更新日:2023年05月23日 17:27
仕事

中年男がバイトマッチングで見つけた仕事に挑戦。社員たちのドタバタ劇に巻き込まれ…

 スキマ時間を有効活用したい、履歴書を書いたり面接をしたりする煩わしさをスキップしたい人向けに、単発で仕事を探せるバイトマッチングアプリが人気の昨今。しかし、アルバイトといえどいきなり行って仕事などこなせるものなのだろうか。また、おじさんが現場で若者に虐げられるようなことはないのか?  実際にアルバイトマッチングアプリに登録。募集のかかっているアルバイトの中から、中年記者が業務をしてみることにした。

緊張しながら出勤…

 筆者が使用したマッチングアプリで仕事を見つけるには、まずはスマホにアプリをDL、そこに自身の情報を入力。免許証などの本人確認書類の登録が必要な場合もある。ただしこれらはアプリ利用初回だけであるため、2回目からは不要だ。あとは働きたい日時や地域、職種から希望のアルバイト先を選ぶ。個人情報の登録を行わない2回目以降の利用であれば、早ければ1分程度で仕事が決まる。慣れていないと、本当にこれだけで大丈夫なのか不安になるくらい簡単なので、利用者が多いのもうなずける。

----------------------------------------

- 解く問題 -
上のバイトマッチングアプリの記事で、希望のアルバイト先を選ぶときの条件として挙がっているものを全部書き出してください。

----------------------------------------

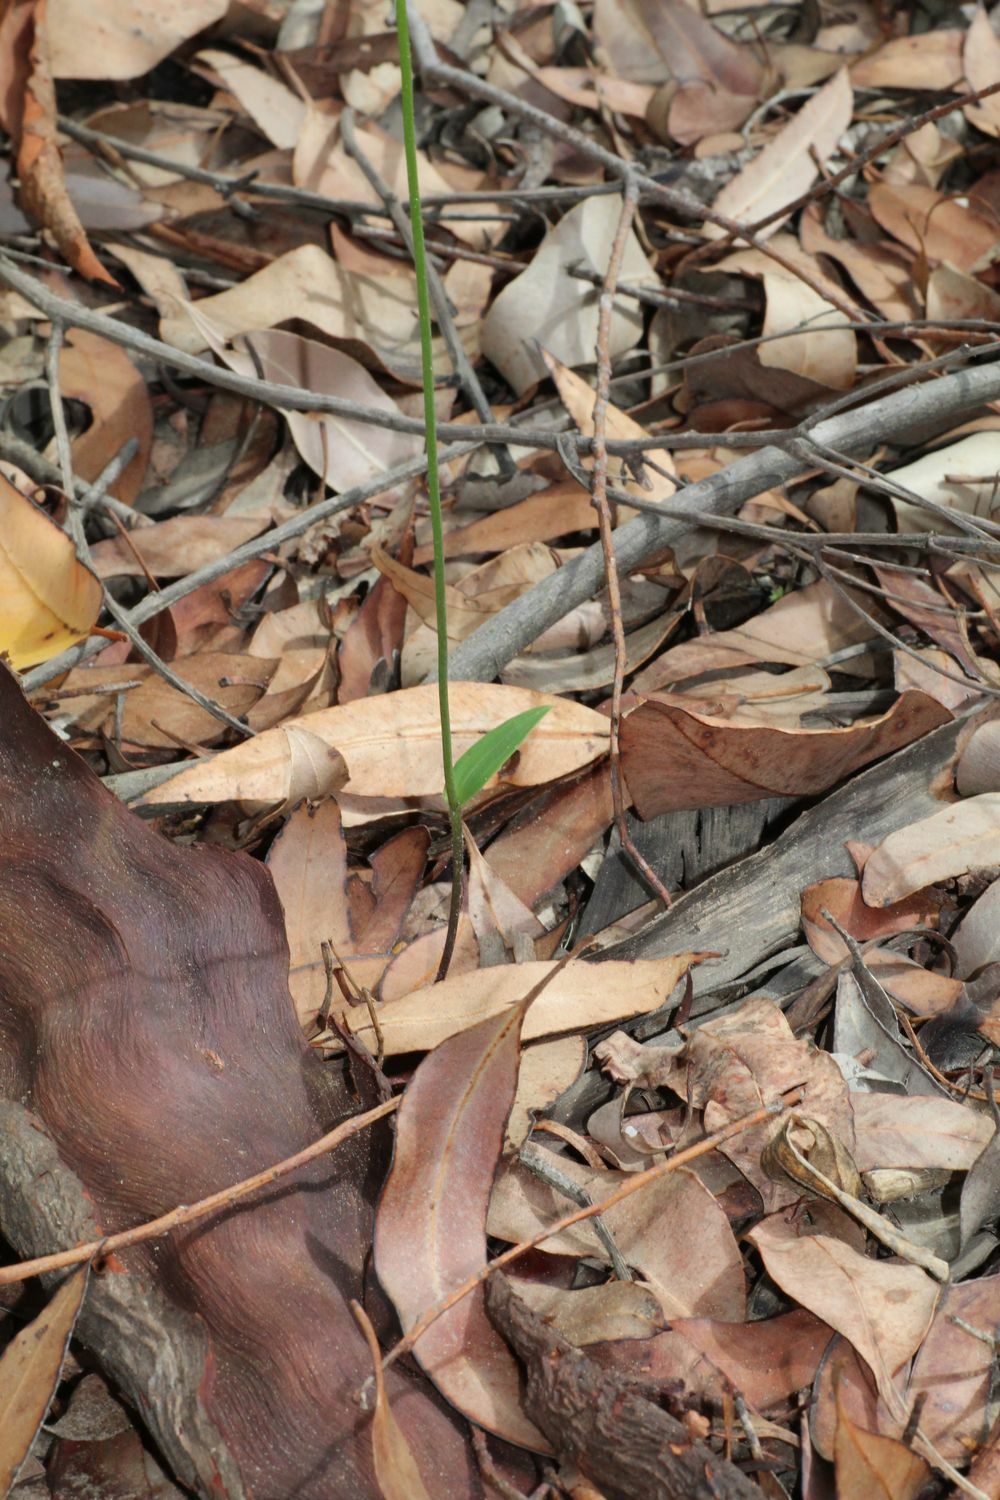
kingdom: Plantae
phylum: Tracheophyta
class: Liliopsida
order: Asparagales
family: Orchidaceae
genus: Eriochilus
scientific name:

----------------------------------------

- 問題の答え -
働きたい日時、地域、職種